Ich gehe in diesem Artikel davon aus, dass das serverseitige Setup bereits läuft und konfiguriert ist und – je nach Sicherheitsbedürfnis – ein Clientzertifikat und/oder Benutzer/Passwort eingerichtet wurde. Anderenfalls, ist das OpenVPN 2.0 Howto wärmstens zu empfehlen.

Ich benutze OpenVPN for Android von Arne Schwabe als Client auf dem Androiden, da dieses eine brauchbare GUI aufweist (und damit meine ich auch die Möglichkeit, sich zur Fehlerdiagnose, den reinen Log anschauen zu können) und auf unmodifizierten Geräten (nicht einmal root-Zugriff wird benötigt!) funktioniert.

OpenVPN kann sowohl Config und Zertifikate in einzelnen Dateien, als auch ein Configfile mit den Zertifikaten inline eingebettet verwende. Für welchen Weg man sich entscheidet ist dabei egal und bleibt der eigenen Präferenz überlassen – ‚OpenVPN for Android‘ kann beides verwenden.

Zuerst müssen alle benötigten Dateien auf das Telefon gebracht werden. Dabei ist es egal, wie das passiert. Man kann die Zertifikate via Herausnehmbarer SD-Karte, über USB-Verbindung zum PC, Bluetooth usw. auf das Gerät kopieren.

Um sich nerviges Klicken und Tippen am Gerät zu ersparen, kann man neben Zertifikaten auch die Config Datei für den Client mit auf das Gerät kopieren, dieses kann dann importiert werden. Dazu benutzt man in der „VPN Liste“ das Ordner-Icon. Dabei werden referenzierte Zertifikatsdateien (Achtung: Relative Pfade verwenden!) als auch Eingebettete erkannt und übernommen. Unbekannte Direktiven werden auch ausgewertet und unter Advanced -> Eigene Optionen eingetragen. pfsense hat die Optionen

1
passtos

und 

1
resolv-retry infinite

exportiert, die nicht verstanden werden. Diese kann man dort wieder löschen, oder man deaktiviert „Eigene Optionen“ via Checkbox darüber, sonst schlägt der erste Verbindungsversuch fehl.

Selbstverständlich kann man alle Optionen, die in der Config stehen, auch selbst über die GUI setzen und die Zertifikatsdateien im Dateisystem auswählen.

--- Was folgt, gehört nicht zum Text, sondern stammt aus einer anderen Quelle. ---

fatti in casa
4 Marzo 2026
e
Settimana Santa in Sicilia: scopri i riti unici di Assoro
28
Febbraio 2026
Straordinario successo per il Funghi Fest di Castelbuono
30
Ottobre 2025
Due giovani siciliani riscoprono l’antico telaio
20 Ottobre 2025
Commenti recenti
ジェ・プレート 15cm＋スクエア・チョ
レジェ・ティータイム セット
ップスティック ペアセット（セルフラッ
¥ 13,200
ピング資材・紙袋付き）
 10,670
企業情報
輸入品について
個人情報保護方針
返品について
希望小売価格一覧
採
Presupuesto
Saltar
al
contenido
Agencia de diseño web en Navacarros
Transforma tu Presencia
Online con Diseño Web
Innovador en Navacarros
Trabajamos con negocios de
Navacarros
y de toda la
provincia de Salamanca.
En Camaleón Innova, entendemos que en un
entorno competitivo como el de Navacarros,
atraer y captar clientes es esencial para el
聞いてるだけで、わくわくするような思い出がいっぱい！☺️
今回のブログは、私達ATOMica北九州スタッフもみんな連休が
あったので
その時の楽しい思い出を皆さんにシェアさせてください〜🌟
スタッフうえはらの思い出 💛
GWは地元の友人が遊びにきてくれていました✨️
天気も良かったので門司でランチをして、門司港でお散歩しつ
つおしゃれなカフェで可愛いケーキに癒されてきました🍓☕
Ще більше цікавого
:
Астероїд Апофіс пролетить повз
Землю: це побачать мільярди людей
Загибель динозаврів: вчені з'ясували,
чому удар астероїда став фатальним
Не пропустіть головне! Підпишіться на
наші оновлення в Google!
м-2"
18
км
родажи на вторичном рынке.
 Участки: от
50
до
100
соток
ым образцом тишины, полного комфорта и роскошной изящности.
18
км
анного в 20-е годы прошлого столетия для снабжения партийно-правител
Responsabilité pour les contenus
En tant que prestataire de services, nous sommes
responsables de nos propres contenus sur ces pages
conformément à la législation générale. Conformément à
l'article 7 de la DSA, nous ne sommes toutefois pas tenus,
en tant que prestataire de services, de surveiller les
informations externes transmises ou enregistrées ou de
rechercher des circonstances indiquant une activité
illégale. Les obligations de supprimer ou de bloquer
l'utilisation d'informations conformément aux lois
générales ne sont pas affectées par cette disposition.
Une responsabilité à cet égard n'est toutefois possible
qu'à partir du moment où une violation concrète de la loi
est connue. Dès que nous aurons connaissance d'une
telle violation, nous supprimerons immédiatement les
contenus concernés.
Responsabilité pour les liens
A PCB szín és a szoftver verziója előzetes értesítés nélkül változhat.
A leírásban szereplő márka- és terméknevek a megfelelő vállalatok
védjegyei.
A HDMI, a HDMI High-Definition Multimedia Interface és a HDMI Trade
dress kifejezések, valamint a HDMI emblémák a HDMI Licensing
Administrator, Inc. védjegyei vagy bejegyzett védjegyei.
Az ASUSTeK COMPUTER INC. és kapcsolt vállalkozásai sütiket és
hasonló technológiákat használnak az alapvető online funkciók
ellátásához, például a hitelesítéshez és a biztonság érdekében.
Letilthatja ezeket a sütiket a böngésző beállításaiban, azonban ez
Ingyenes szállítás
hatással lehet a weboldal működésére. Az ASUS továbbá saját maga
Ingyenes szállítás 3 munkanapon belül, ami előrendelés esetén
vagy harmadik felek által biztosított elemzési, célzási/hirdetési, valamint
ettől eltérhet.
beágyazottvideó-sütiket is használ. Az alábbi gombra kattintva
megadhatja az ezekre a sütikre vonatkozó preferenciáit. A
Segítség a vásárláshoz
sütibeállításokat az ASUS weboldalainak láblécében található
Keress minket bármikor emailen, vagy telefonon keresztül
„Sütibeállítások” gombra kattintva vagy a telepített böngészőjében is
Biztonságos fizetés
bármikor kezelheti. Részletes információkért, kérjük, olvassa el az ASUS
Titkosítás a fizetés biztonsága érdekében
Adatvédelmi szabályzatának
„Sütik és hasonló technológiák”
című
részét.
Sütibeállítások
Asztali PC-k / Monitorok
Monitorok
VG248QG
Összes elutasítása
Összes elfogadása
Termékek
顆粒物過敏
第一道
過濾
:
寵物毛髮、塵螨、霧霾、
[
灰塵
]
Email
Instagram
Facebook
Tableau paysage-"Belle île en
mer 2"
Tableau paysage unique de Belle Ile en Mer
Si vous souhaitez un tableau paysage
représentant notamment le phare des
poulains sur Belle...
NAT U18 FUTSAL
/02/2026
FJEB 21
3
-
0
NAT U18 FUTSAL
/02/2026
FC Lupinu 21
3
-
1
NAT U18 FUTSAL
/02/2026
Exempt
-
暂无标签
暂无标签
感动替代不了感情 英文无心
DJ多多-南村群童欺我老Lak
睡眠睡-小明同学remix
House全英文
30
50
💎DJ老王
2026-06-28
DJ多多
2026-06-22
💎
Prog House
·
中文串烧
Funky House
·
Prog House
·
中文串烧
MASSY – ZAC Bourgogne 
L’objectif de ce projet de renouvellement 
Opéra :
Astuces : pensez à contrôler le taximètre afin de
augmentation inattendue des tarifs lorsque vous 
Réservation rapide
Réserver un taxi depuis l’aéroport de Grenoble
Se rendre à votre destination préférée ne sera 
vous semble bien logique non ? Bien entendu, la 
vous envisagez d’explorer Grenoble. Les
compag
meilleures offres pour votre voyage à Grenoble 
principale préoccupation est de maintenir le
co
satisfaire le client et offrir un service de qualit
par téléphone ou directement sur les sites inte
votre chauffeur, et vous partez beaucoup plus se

Ist alles eingestellt, kann die Verbindung durch „Antippen“ des Eintrags in der VPN-Liste gestartet werden. Man bekommt den Log gezeigt, an dessen Ende nun bald „Initialization Sequence Completed“ stehen sollte, anderenfalls hat man hier einen Anhaltspunkt darauf, was schief gelaufen sein könnte. Ist die Verbindung hergestellt, wird dies mit einem Schlüsselsymbol in der Statuszeile des Telefons angezeigt, im Benachrichtigungsbereich kann man sich dann auch Infos zur Verbindung ansehen und diese trennen.

Zuletzt noch der Hinweis, dass man sowohl in der Clientconfig auf dem Android, als via serverseitiger Push-Option einstellen kann, ob der gesamte Traffic durch den VPN-Tunnel geleitet werden soll (default gateway). Der gepushte DNS Server wird per default auch verwendet, was praktisch ist, wenn man Hostnamen überschreiben oder eigene, lokale TLDs zur internen Namensauflösung verwenden möchte.